The first cut is always the hardest. It’s unsure, nerve-wracking even. It isn’t until you free the blade and see them fall to the ground that the pressure lifts off your chest.

You’ve succeeded. You're alive – at least for the next fifteen seconds – but the cuts that follow are always easier. The hard part is shifting to keeping yourself alive now.

Of course, if you have magic on your side, that’s always a welcome perk.

I can feel my Wield creep to the surface as my fingers flex around the cool metal, adjusting my hold as I block an incoming blow.

SCRAAPPPEEE!

Sparks fly off the edges of our blades as they drag against each other. The bandit glares up at me, and I can’t help the laugh that comes out of me as I pull my sword back, plunging it into his side.

There is a cacophony of metal meeting metal around us, and I give the fight a cursory glance – checking on everyone.

On my right, Millicent and Max are fighting back-to-back, and I tense while watching them move against their assailants, right as the man Millie fights gets a little too close to landing his mark and sending my stomach into my throat.

She leaps back into Max, and he uses that push to slice across the abdomen of his opponent.

With one down, he continues the arc up and over Millie’s head until the tip of his blade is set nicely in the eye socket of their secondary opponent, the metal of the weapon flickering from the electricity of his Wield.

The result leaves two crumpled and charred men at their feet. Briefly, Max cups her cheek, their chests rising and falling rapidly as their foreheads fall together.

I flick my eyes away, allowing them their private moment, when to my left, in my peripheral vision, I see Bennett hunched over with a fist pressed to his chest. Strewn around us are the remains of our opponents, the spilled blood sizzling from the heat.

I do another headcount and notice that while the number of bodies is correct, the number of bodies still with breath in them is not.

“Where’s Will?” I ask, and Bennett turns his head side to side, Max and Millicent doing the same.

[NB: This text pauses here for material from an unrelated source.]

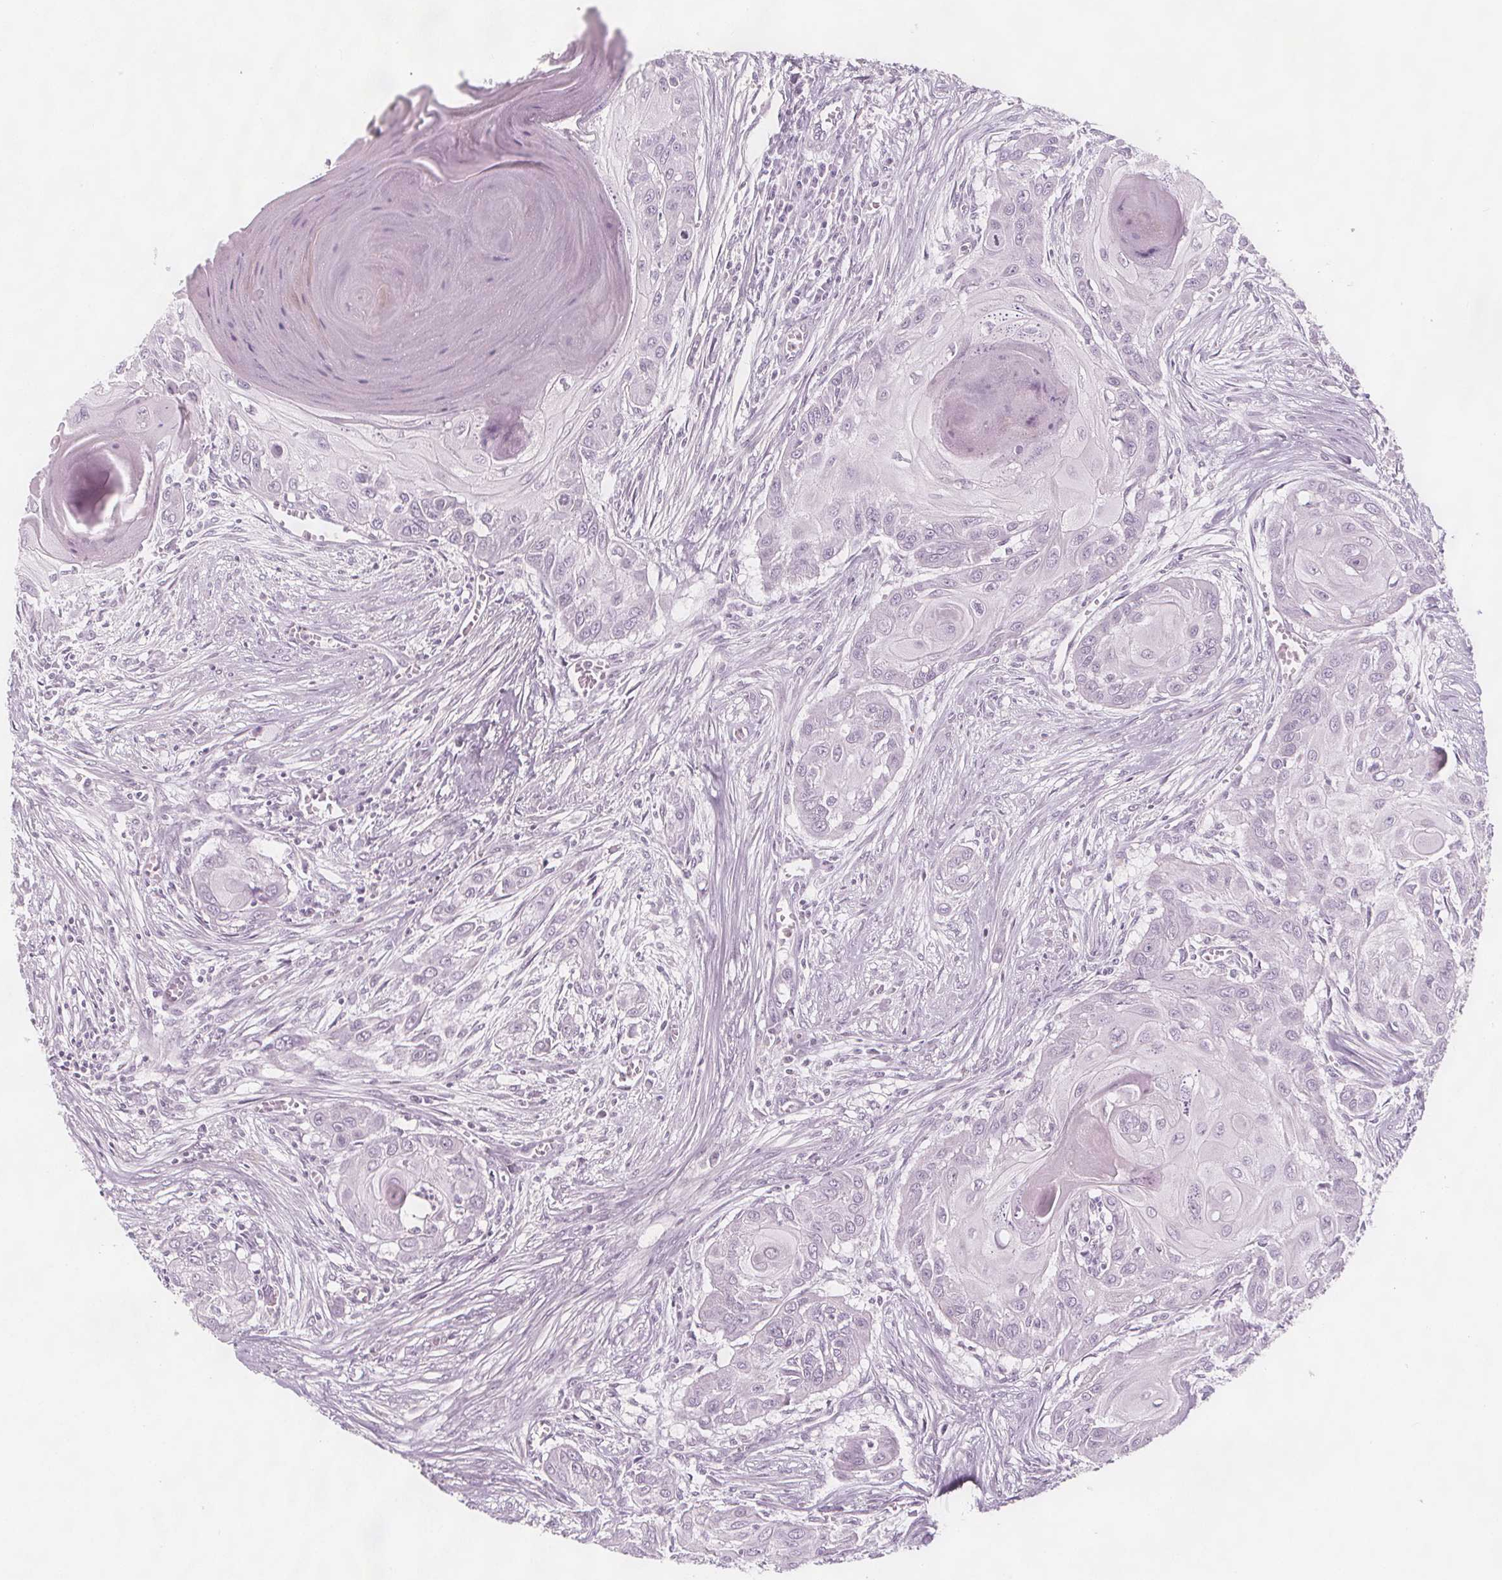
{"staining": {"intensity": "negative", "quantity": "none", "location": "none"}, "tissue": "head and neck cancer", "cell_type": "Tumor cells", "image_type": "cancer", "snomed": [{"axis": "morphology", "description": "Squamous cell carcinoma, NOS"}, {"axis": "topography", "description": "Oral tissue"}, {"axis": "topography", "description": "Head-Neck"}], "caption": "Tumor cells show no significant protein staining in head and neck cancer (squamous cell carcinoma). (DAB immunohistochemistry, high magnification).", "gene": "C1orf167", "patient": {"sex": "male", "age": 71}}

When all three of them shrug, panic claws its way into my chest. Frantically, I turn and spin around, recounting the felled men and women to make sure that I didn’t callously miss his body in the wreckage.

“HEY!” A voice echoes, and we all look up at the same time.

“Uh–” Millie stutters, and I raise my hand over my eyes, squinting to see who the voice belongs to. Relief floods me when I see Will crest over the dune, hurriedly waving us over to him.

The four of us break off into a sprint, stopping only when we reach the top, Will’s arm outstretched and pointing to an abandoned carriage.

“It’s a carriage.” Bennett says matter-of-factly.

Will nods, rushing over to it. “Just wait.”

We all form a crescent moon shape around it, watching tensely as Will wraps his hand around the door handle and pulls.

Momentarily, I’m stunned until the anger pushes my shock out of the way. “You’re certainly not what I was expecting.” I growl, sizing the girl up and down. “Little far from home… aren’t we, Pruella?”